That doesn't address anything in the second half of the post though, starting with this pull quote:
> The fact that NULLs are distinct for UNIQUE columns but are indistinct for SELECT DISTINCT and UNION continues to be puzzling. It seems that NULLs should be either distinct everywhere or nowhere. And the SQL standards documents suggest that NULLs should be distinct everywhere. Yet as of this writing, no SQL engine tested treats NULLs as distinct in a SELECT DISTINCT statement or in a UNION.
This is confusing when you know that NULLs are not comparable, but it makes some sense if you consider the result of distinct/union as the output of a GROUP BY. You can consider everything that's NULL to be part of the same group, all the values are unknown.
So NULLs are not comparable but they are part of the same set.
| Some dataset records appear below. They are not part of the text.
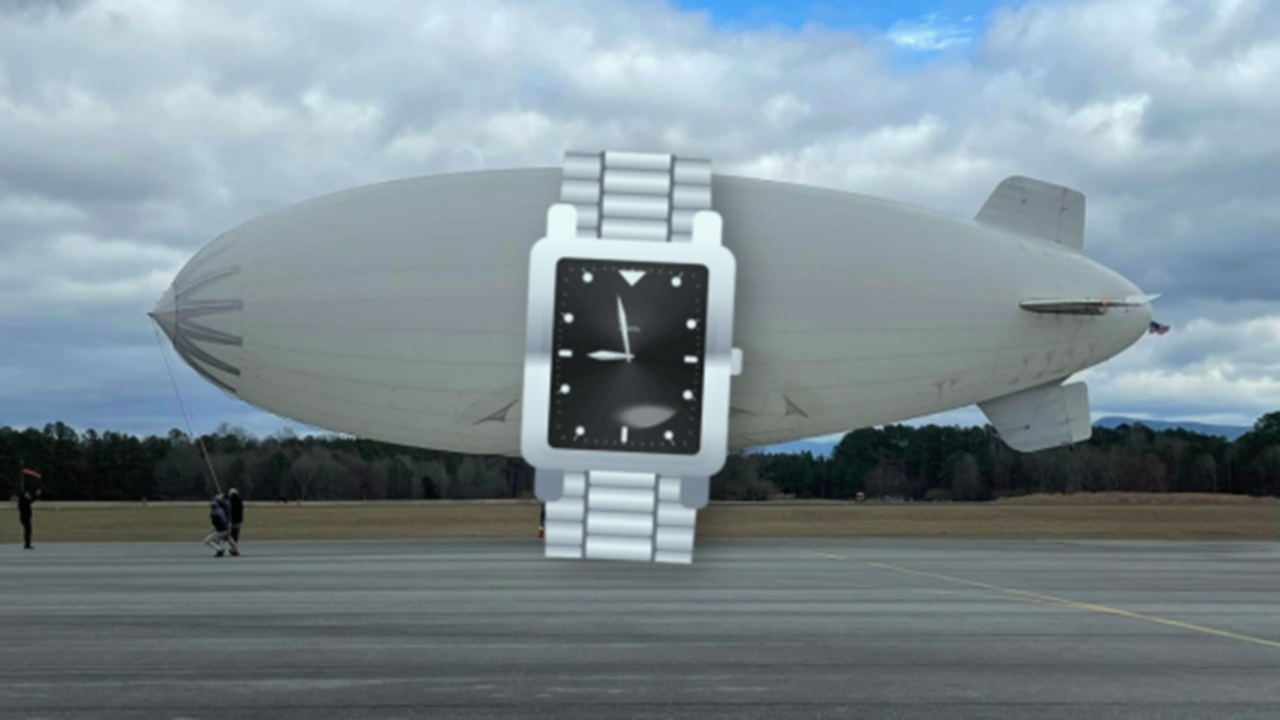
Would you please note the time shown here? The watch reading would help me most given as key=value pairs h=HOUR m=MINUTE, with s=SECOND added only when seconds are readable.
h=8 m=58
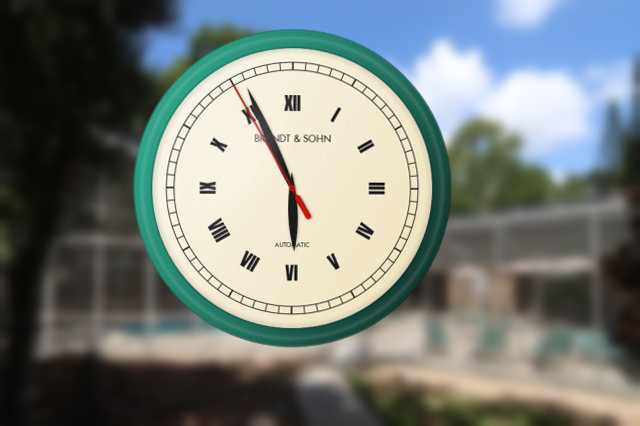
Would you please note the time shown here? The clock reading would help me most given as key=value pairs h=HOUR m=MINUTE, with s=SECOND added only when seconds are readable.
h=5 m=55 s=55
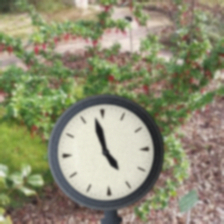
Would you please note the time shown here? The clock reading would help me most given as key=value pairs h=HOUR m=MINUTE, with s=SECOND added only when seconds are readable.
h=4 m=58
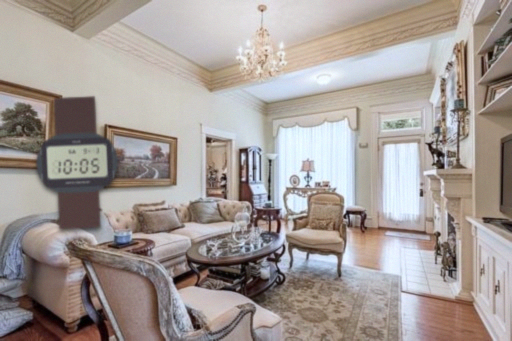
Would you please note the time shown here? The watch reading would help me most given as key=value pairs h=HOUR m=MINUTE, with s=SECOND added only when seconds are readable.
h=10 m=5
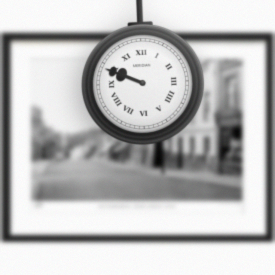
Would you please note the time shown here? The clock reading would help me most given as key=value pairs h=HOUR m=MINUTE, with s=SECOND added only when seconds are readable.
h=9 m=49
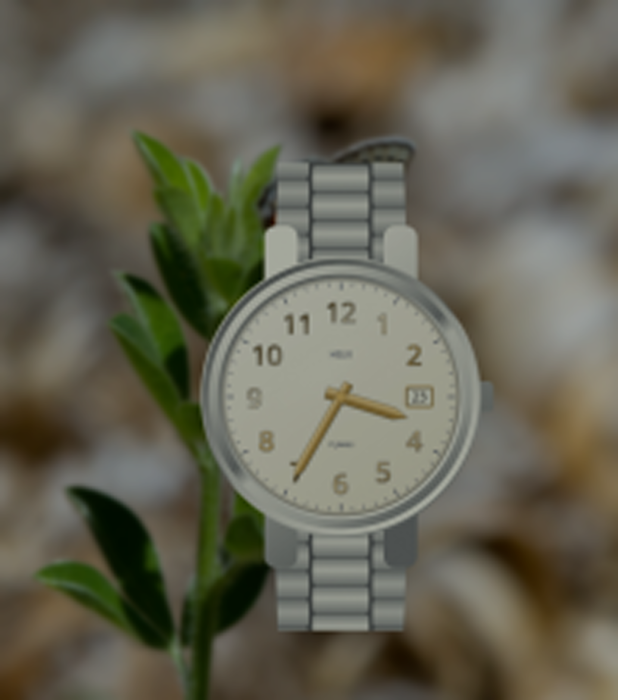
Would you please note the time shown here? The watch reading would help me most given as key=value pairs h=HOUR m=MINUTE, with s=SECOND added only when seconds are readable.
h=3 m=35
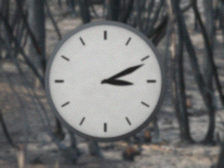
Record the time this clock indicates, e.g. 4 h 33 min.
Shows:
3 h 11 min
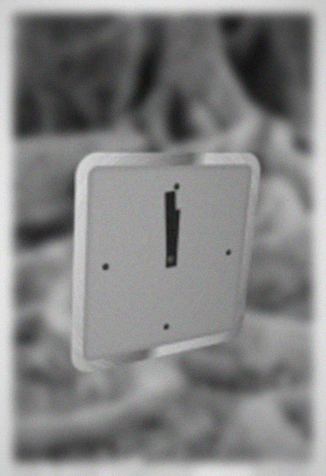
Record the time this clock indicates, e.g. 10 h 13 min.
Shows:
11 h 59 min
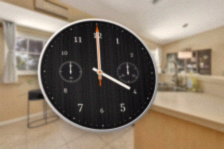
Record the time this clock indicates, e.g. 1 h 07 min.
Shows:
4 h 00 min
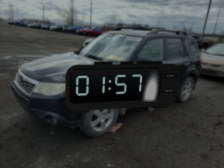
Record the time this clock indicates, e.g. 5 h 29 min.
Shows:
1 h 57 min
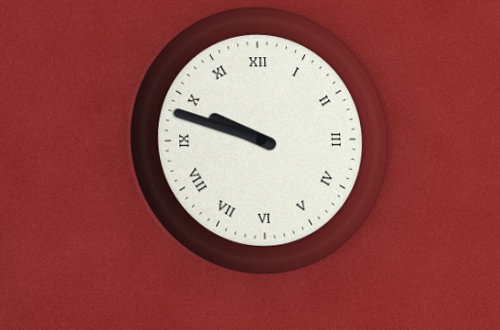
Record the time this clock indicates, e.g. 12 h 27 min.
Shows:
9 h 48 min
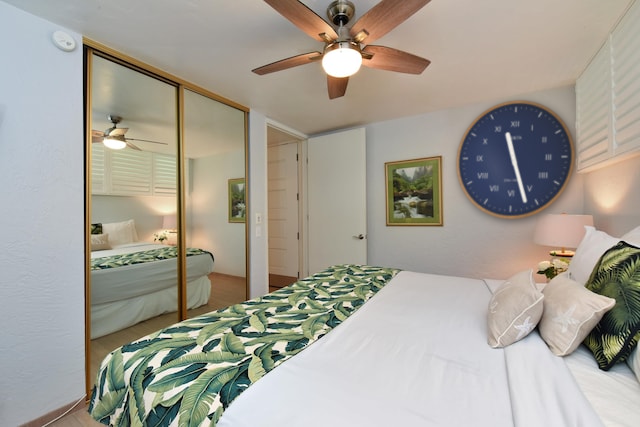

It doesn't treat them as equal, it treats them as one group. It does this because the result is more useful.
It is not the case that nulls are always the same as one another. It is also not the case that nulls are always distinct from each other. Thus, the normal rule of grouping, that same values are combined and distinct values make different groups, does not apply. Another principle is needed to determine the result of grouping with nulls.
Logic which allows for an unknown value can't be shoehorned into always giving definite true or false answers.
I believe this confusion is confusing the tool with the thing being measured. For simplicity, I will use the analogy of a record (stored as a row in the database) as an observation in a scientific experiment. If the tool was able to record a value, I enter a value like 579.13. If the tool was not able to record a value, the tool will enter NULL. I make a total of one hundred observations. Of one hundred rows, some have values and some are NULL.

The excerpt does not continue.